Thursday, June 13, 2002
Knip's Eye View
Trucks full of crab create party fun
Things you don't expect when attending a fund-raiser: Guests eating crab meat salad from orange day-glow dump trucks. Or nuns square dancing. But we saw both at a pair of innovative parties last week.
Party the first: That would be A Day in the Garden, a luncheon thrown by Taft Museum of Art docents. In the past it was always at the Taft, but this year it was at Peterloon because of construction at the Taft.
The deal with this one is each of the 18 hostess selects a theme for her table, then hires her own florists and caterers so there's all kinds of variety going on.
The result is always an incredible and creative array of stuff you don't expect.
Like Cathy Crain's table. The theme was Under Construction, in honor of the Taft's makeover, and it came equipped with pink day-glow hard hats, soup in sand pails and crab meat in orange plastic dump trucks.
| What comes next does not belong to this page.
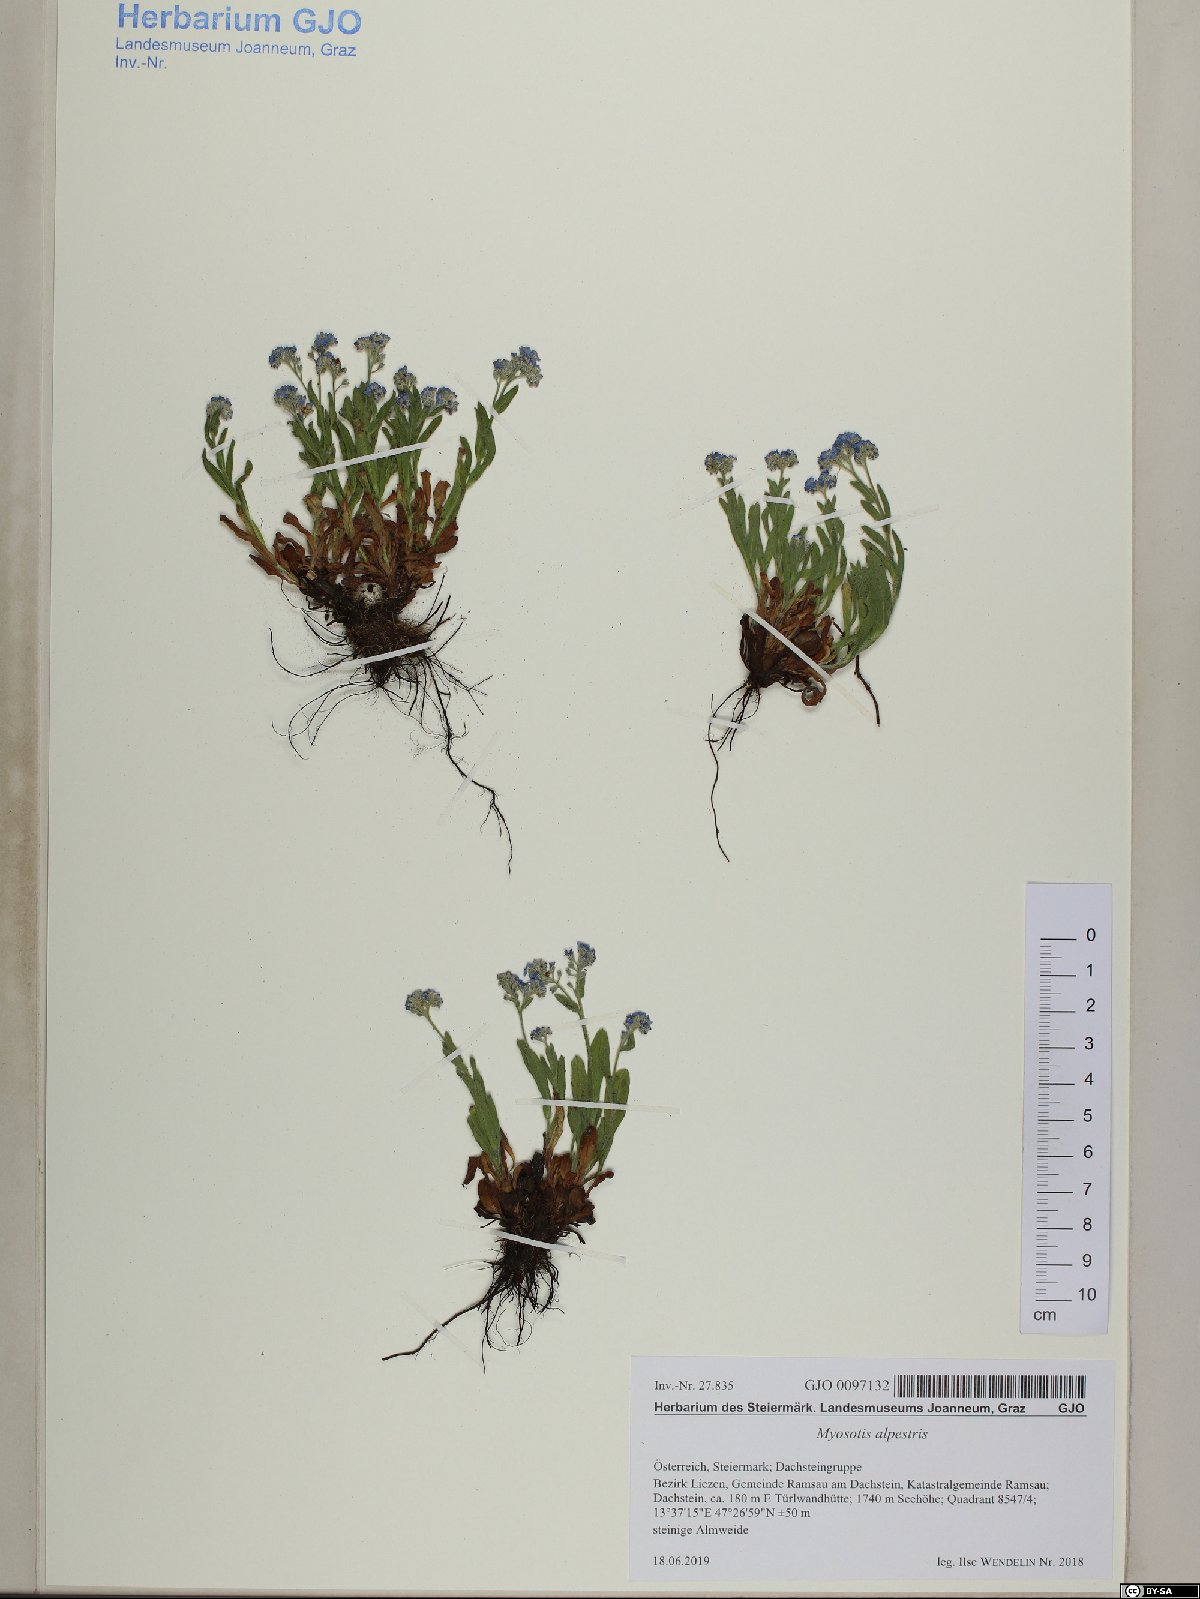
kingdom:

Crain had Jeff Thomas Catering do the food and Robin Wood, late of Channel 12 and a bunch of radio stations, do the flowers. Not a roomy table, but fun to look at.
Or B.J. Foreman's It's a Dog's Life, where the food came in doggie dishes and diners stared at a fireplug centerpiece. Or I Dream of Africa, where Janice Hartman, Suzanne Arnold and Suzanne Lakamp had potted palms and mosquito netting draped over the table. Very Kenya.
The tables were so amazing that Wood, after a tour of the dining tent, wondered Who needs food? It's enough to just to look. She nevertheless punished her chow right nicely.
And so amazing that Phyllis Weston, director of Closson's Gallery, decided most tables were works of art in themselves. Definitely worth a trip to Indian Hill in the middle of the work day.
Party the second: Elsewhere on the fund-raising circuit where you gotta keep coming up with something different or lose the audience, the Sisters of Saint Francis in Oldenburg, Ind., got creative as all get-out last weekend at their Reconnect with the Land fund-raiser for Michaela Farm.
Not your dressed-to-the-hilt, black-tie do, this, it was food at picnic tables, an auction and square dance engineered by Sister Ann Marie Quinn, OSF. In a real barn, mind you.
But it worked. Veteran square dance caller Chris Mitchell of Covington came out of his early retirement he gave it up in the last decade after calling all over the world in his teens and 20s to teach the clumsy how to look moderately graceful.
And yeah, it was hot and the barn was full of hay smells, but people were taken with it because it was so different. (Especially the 20 homemade wines, including dandelion, raspberry and watermelon.)
As for Mitchell, he's thinking of taking up calling again on a limited basis for benefits and private parties, continuing his mission to make the clumsy graceful.